# What to do
Please rename "Wide belt sanders" to "Wide-belt sanders" wherever it stands in the entries below, and write the entries out again with all other text unchanged. Leave the pictures out of your answer.

# Records provided

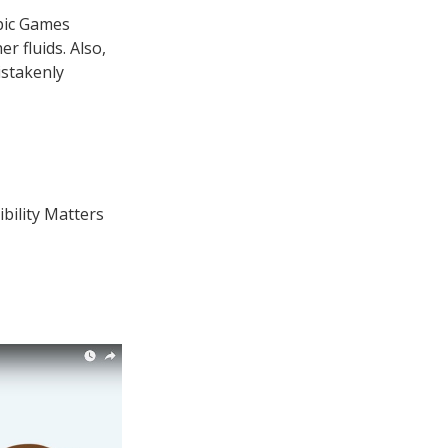
pic Games
r fluids. Also,
istakenly
ibility Matters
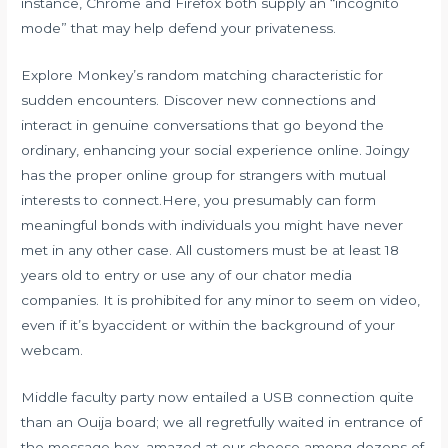
instance, Chrome and Firefox both supply an “incognito
mode” that may help defend your privateness.
Explore Monkey’s random matching characteristic for
sudden encounters. Discover new connections and
interact in genuine conversations that go beyond the
ordinary, enhancing your social experience online. Joingy
has the proper online group for strangers with mutual
interests to connect.Here, you presumably can form
meaningful bonds with individuals you might have never
met in any other case. All customers must be at least 18
years old to entry or use any of our chator media
companies. It is prohibited for any minor to seem on video,
even if it’s byaccident or within the background of your
webcam.
Middle faculty party now entailed a USB connection quite
than an Ouija board; we all regretfully waited in entrance of
the message box, amazed at our choose among dozens of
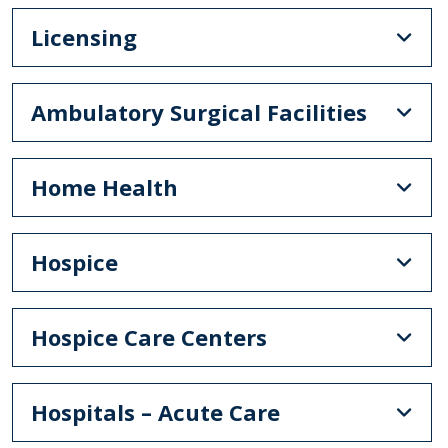
Licensing
Ambulatory Surgical Facilities
Home Health
Hospice
Hospice Care Centers
Hospitals – Acute Care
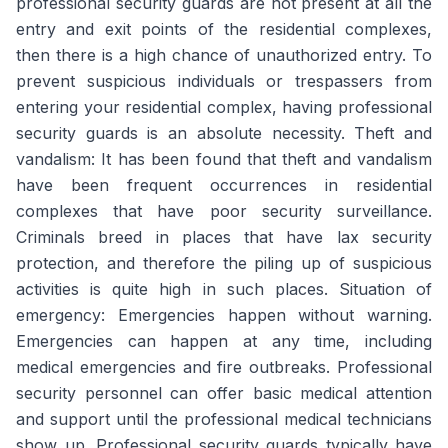
professional security guards are not present at all the
entry and exit points of the residential complexes,
then there is a high chance of unauthorized entry. To
prevent suspicious individuals or trespassers from
entering your residential complex, having professional
security guards is an absolute necessity. Theft and
vandalism: It has been found that theft and vandalism
have been frequent occurrences in residential
complexes that have poor security surveillance.
Criminals breed in places that have lax security
protection, and therefore the piling up of suspicious
activities is quite high in such places. Situation of
emergency: Emergencies happen without warning.
Emergencies can happen at any time, including
medical emergencies and fire outbreaks. Professional
security personnel can offer basic medical attention
and support until the professional medical technicians
show up. Professional security guards typically have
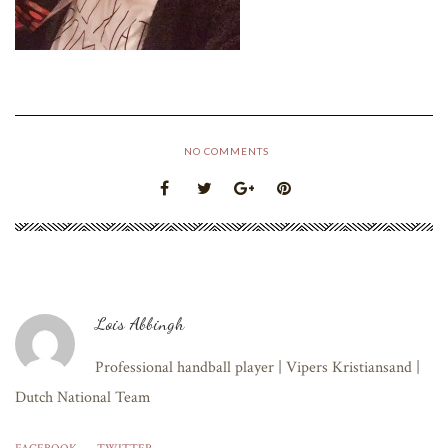
NO COMMENTS
Lois Abbingh
Professional handball player | Vipers Kristiansand |
Dutch National Team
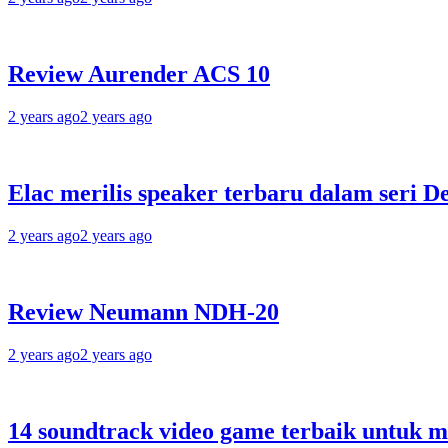
Review Aurender ACS 10
2 years ago
2 years ago
Elac merilis speaker terbaru dalam seri D
2 years ago
2 years ago
Review Neumann NDH-20
2 years ago
2 years ago
14 soundtrack video game terbaik untuk 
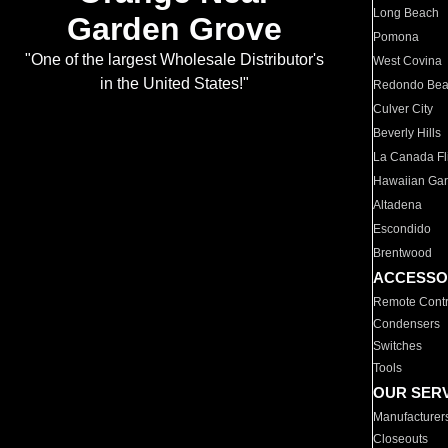
Long Beach
Garden Grove
Pomona
"One of the largest Wholesale Distributor's
West Covina
in the United States!"
Redondo Be
Culver City
Beverly Hills
La Canada Fli
Hawaiian Ga
Altadena
Escondido
Brentwood
ACCESSO
Remote Contr
Condensers
Switches
Tools
OUR SER
Manufacturer
Closeouts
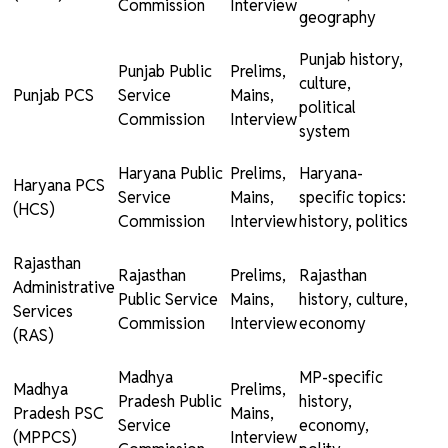
Commission
Interview
geography
Punjab history,
Punjab Public
Prelims,
culture,
Punjab PCS
Service
Mains,
political
Commission
Interview
system
Haryana Public
Prelims,
Haryana-
Haryana PCS
Service
Mains,
specific topics:
(HCS)
Commission
Interview
history, politics
Rajasthan
Rajasthan
Prelims,
Rajasthan
Administrative
Public Service
Mains,
history, culture,
Services
Commission
Interview
economy
(RAS)
Madhya
MP-specific
Madhya
Prelims,
Pradesh Public
history,
Pradesh PSC
Mains,
Service
economy,
(MPPCS)
Interview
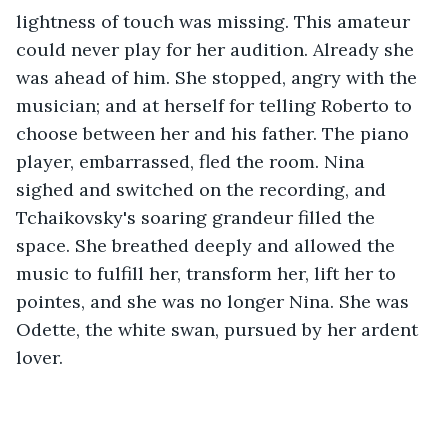
lightness of touch was missing. This amateur 
could never play for her audition. Already she 
was ahead of him. She stopped, angry with the 
musician; and at herself for telling Roberto to 
choose between her and his father. The piano 
player, embarrassed, fled the room. Nina 
sighed and switched on the recording, and 
Tchaikovsky's soaring grandeur filled the 
space. She breathed deeply and allowed the 
music to fulfill her, transform her, lift her to 
pointes, and she was no longer Nina. She was 
Odette, the white swan, pursued by her ardent 
lover. 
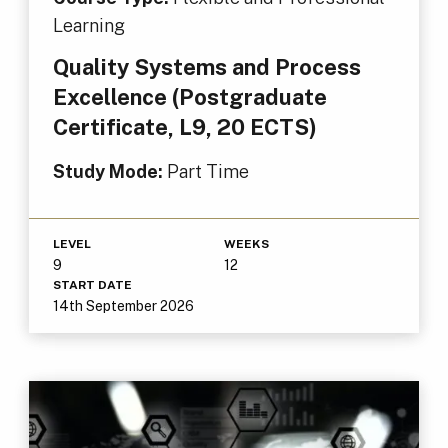
Learning
Quality Systems and Process
Excellence (Postgraduate
Certificate, L9, 20 ECTS)
Study Mode:
Part Time
LEVEL
WEEKS
9
12
START DATE
14th September 2026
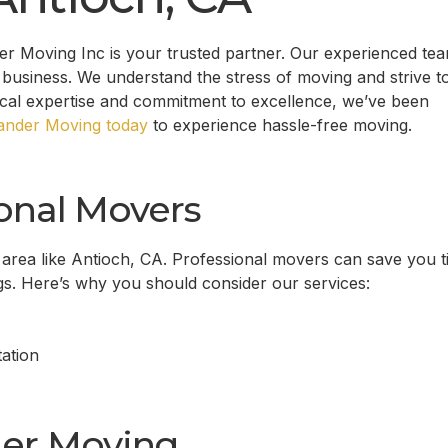
 Moving Inc is your trusted partner. Our experienced tea
business. We understand the stress of moving and strive t
ocal expertise and commitment to excellence, we’ve been
nder Moving today
to experience hassle-free moving.
onal Movers
 area like
Antioch, CA
. Professional movers can save you t
gs. Here’s why you should consider our services:
ation
er Moving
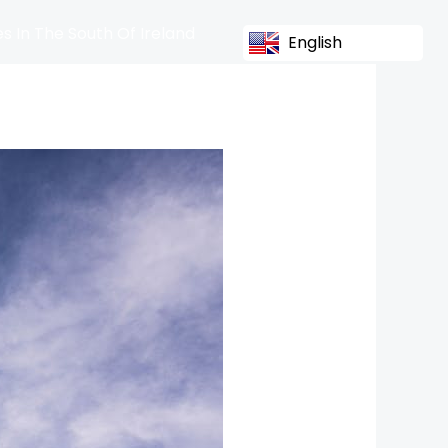
s In The South Of Ireland
English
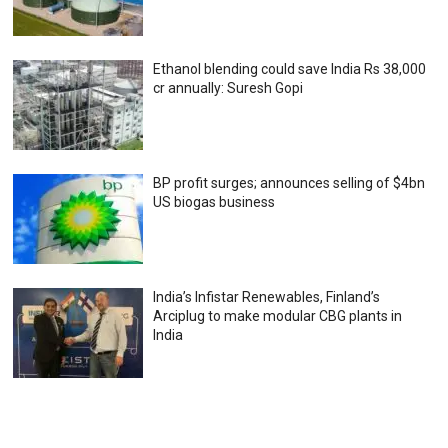
Ethanol blending could save India Rs 38,000
cr annually: Suresh Gopi
BP profit surges; announces selling of $4bn
US biogas business
India’s Infistar Renewables, Finland’s
Arciplug to make modular CBG plants in
India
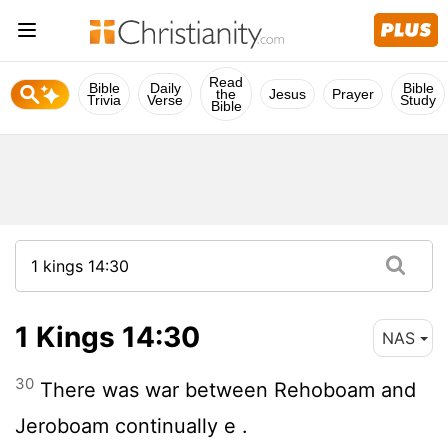
Read
Bible
Daily
Bible
the
Jesus
Prayer
Trivia
Verse
Study
Bible
1 Kings 14:30
NAS
30
There was war between Rehoboam and
Jeroboam continually e .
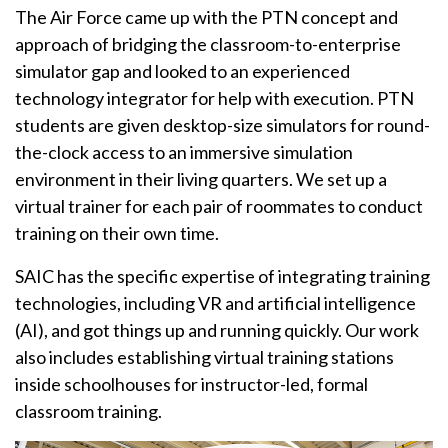
The Air Force came up with the PTN concept and
approach of bridging the classroom-to-enterprise
simulator gap and looked to an experienced
technology integrator for help with execution. PTN
students are given desktop-size simulators for round-
the-clock access to an immersive simulation
environment in their living quarters. We set up a
virtual trainer for each pair of roommates to conduct
training on their own time.
SAIC has the specific expertise of integrating training
technologies, including VR and artificial intelligence
(AI), and got things up and running quickly. Our work
also includes establishing virtual training stations
inside schoolhouses for instructor-led, formal
classroom training.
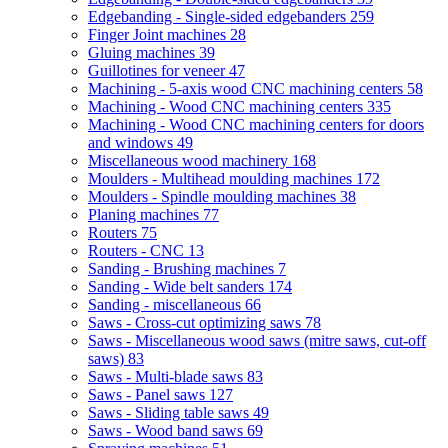
Edgebanding - Single-sided edgebanders
259
Finger Joint machines
28
Gluing machines
39
Guillotines for veneer
47
Machining - 5-axis wood CNC machining centers
58
Machining - Wood CNC machining centers
335
Machining - Wood CNC machining centers for doors
and windows
49
Miscellaneous wood machinery
168
Moulders - Multihead moulding machines
172
Moulders - Spindle moulding machines
38
Planing machines
77
Routers
75
Routers - CNC
13
Sanding - Brushing machines
7
Sanding - Wide belt sanders
174
Sanding - miscellaneous
66
Saws - Cross-cut optimizing saws
78
Saws - Miscellaneous wood saws (mitre saws, cut-off
saws)
83
Saws - Multi-blade saws
83
Saws - Panel saws
127
Saws - Sliding table saws
49
Saws - Wood band saws
69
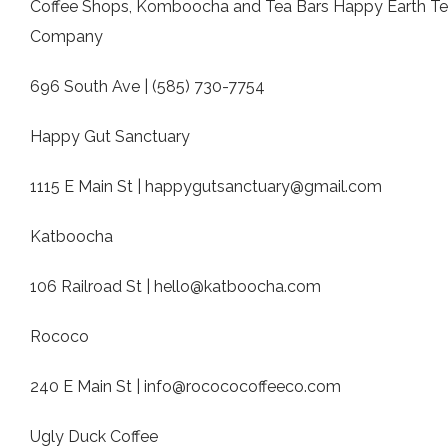
Coffee Shops, Komboocha and Tea Bars Happy Earth T
Company
696 South Ave | (585) 730-7754
Happy Gut Sanctuary
1115 E Main St |
happygutsanctuary@gmail.com
Katboocha
106 Railroad St |
hello@katboocha.com
Rococo
240 E Main St |
info@rocococoffeeco.com
Ugly Duck Coffee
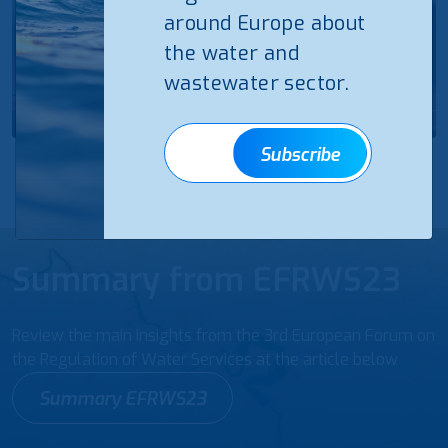
around Europe about
the water and
wastewater sector.
Subscribe
Summary from EFRWS23
Review the main insights from the 3rd European Forum on
the Regulation of Water Services at the article below
Summary EFRWS23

# Response area
pic Games
r fluids. Also,
istakenly
ibility Matters
instance, Chrome and Firefox both supply an “incognito
mode” that may help defend your privateness.
Explore Monkey’s random matching characteristic for
sudden encounters. Discover new connections and
interact in genuine conversations that go beyond the
ordinary, enhancing your social experience online. Joingy
has the proper online group for strangers with mutual
interests to connect.Here, you presumably can form
meaningful bonds with individuals you might have never
met in any other case. All customers must be at least 18
years old to entry or use any of our chator media
companies. It is prohibited for any minor to seem on video,
even if it’s byaccident or within the background of your
webcam.
Middle faculty party now entailed a USB connection quite
than an Ouija board; we all regretfully waited in entrance of
the message box, amazed at our choose among dozens of
Licensing
Ambulatory Surgical Facilities
Home Health
Hospice
Hospice Care Centers
Hospitals – Acute Care
professional security guards are not present at all the
entry and exit points of the residential complexes,
then there is a high chance of unauthorized entry. To
prevent suspicious individuals or trespassers from
entering your residential complex, having professional
security guards is an absolute necessity. Theft and
vandalism: It has been found that theft and vandalism
have been frequent occurrences in residential
complexes that have poor security surveillance.
Criminals breed in places that have lax security
protection, and therefore the piling up of suspicious
activities is quite high in such places. Situation of
emergency: Emergencies happen without warning.
Emergencies can happen at any time, including
medical emergencies and fire outbreaks. Professional
security personnel can offer basic medical attention
and support until the professional medical technicians
show up. Professional security guards typically have
NO COMMENTS
Lois Abbingh
Professional handball player | Vipers Kristiansand |
Dutch National Team
Review Aurender ACS 10
2 years ago
2 years ago
Elac merilis speaker terbaru dalam seri D
2 years ago
2 years ago
Review Neumann NDH-20
2 years ago
2 years ago
14 soundtrack video game terbaik untuk 
Long Beach
Garden Grove
Pomona
"One of the largest Wholesale Distributor's
West Covina
in the United States!"
Redondo Be
Culver City
Beverly Hills
La Canada Fli
Hawaiian Ga
Altadena
Escondido
Brentwood
ACCESSO
Remote Contr
Condensers
Switches
Tools
OUR SER
Manufacturer
Closeouts
Commission
Interview
geography
Punjab history,
Punjab Public
Prelims,
culture,
Punjab PCS
Service
Mains,
political
Commission
Interview
system
Haryana Public
Prelims,
Haryana-
Haryana PCS
Service
Mains,
specific topics:
(HCS)
Commission
Interview
history, politics
Rajasthan
Rajasthan
Prelims,
Rajasthan
Administrative
Public Service
Mains,
history, culture,
Services
Commission
Interview
economy
(RAS)
Madhya
MP-specific
Madhya
Prelims,
Pradesh Public
history,
Pradesh PSC
Mains,
Service
economy,
(MPPCS)
Interview
lightness of touch was missing. This amateur 
could never play for her audition. Already she 
was ahead of him. She stopped, angry with the 
musician; and at herself for telling Roberto to 
choose between her and his father. The piano 
player, embarrassed, fled the room. Nina 
sighed and switched on the recording, and 
Tchaikovsky's soaring grandeur filled the 
space. She breathed deeply and allowed the 
music to fulfill her, transform her, lift her to 
pointes, and she was no longer Nina. She was 
Odette, the white swan, pursued by her ardent 
lover. 
Learning
Quality Systems and Process
Excellence (Postgraduate
Certificate, L9, 20 ECTS)
Study Mode:
Part Time
LEVEL
WEEKS
9
12
START DATE
14th September 2026
 Moving Inc is your trusted partner. Our experienced tea
business. We understand the stress of moving and strive t
ocal expertise and commitment to excellence, we’ve been
nder Moving today
to experience hassle-free moving.
onal Movers
 area like
Antioch, CA
. Professional movers can save you t
gs. Here’s why you should consider our services:
ation
er Moving
s In The South Of Ireland
English
Ethanol blending could save India Rs 38,000
cr annually: Suresh Gopi
BP profit surges; announces selling of $4bn
US biogas business
India’s Infistar Renewables, Finland’s
Arciplug to make modular CBG plants in
India
Read
Bible
Daily
Bible
the
Jesus
Prayer
Trivia
Verse
Study
Bible
1 Kings 14:30
NAS
30
There was war between Rehoboam and
Jeroboam continually e .
The Air Force came up with the PTN concept and
approach of bridging the classroom-to-enterprise
simulator gap and looked to an experienced
technology integrator for help with execution. PTN
students are given desktop-size simulators for round-
the-clock access to an immersive simulation
environment in their living quarters. We set up a
virtual trainer for each pair of roommates to conduct
training on their own time.
SAIC has the specific expertise of integrating training
technologies, including VR and artificial intelligence
(AI), and got things up and running quickly. Our work
also includes establishing virtual training stations
inside schoolhouses for instructor-led, formal
classroom training.
Edgebanding - Single-sided edgebanders
259
Finger Joint machines
28
Gluing machines
39
Guillotines for veneer
47
Machining - 5-axis wood CNC machining centers
58
Machining - Wood CNC machining centers
335
Machining - Wood CNC machining centers for doors
and windows
49
Miscellaneous wood machinery
168
Moulders - Multihead moulding machines
172
Moulders - Spindle moulding machines
38
Planing machines
77
Routers
75
Routers - CNC
13
Sanding - Brushing machines
7
Sanding - Wide-belt sanders
174
Sanding - miscellaneous
66
Saws - Cross-cut optimizing saws
78
Saws - Miscellaneous wood saws (mitre saws, cut-off
saws)
83
Saws - Multi-blade saws
83
Saws - Panel saws
127
Saws - Sliding table saws
49
Saws - Wood band saws
69
Coffee Shops, Komboocha and Tea Bars Happy Earth T
Company
696 South Ave | (585) 730-7754
Happy Gut Sanctuary
1115 E Main St |
happygutsanctuary@gmail.com
Katboocha
106 Railroad St |
hello@katboocha.com
Rococo
240 E Main St |
info@rocococoffeeco.com
Ugly Duck Coffee
around Europe about
the water and
wastewater sector.
Subscribe
Summary from EFRWS23
Review the main insights from the 3rd European Forum on
the Regulation of Water Services at the article below
Summary EFRWS23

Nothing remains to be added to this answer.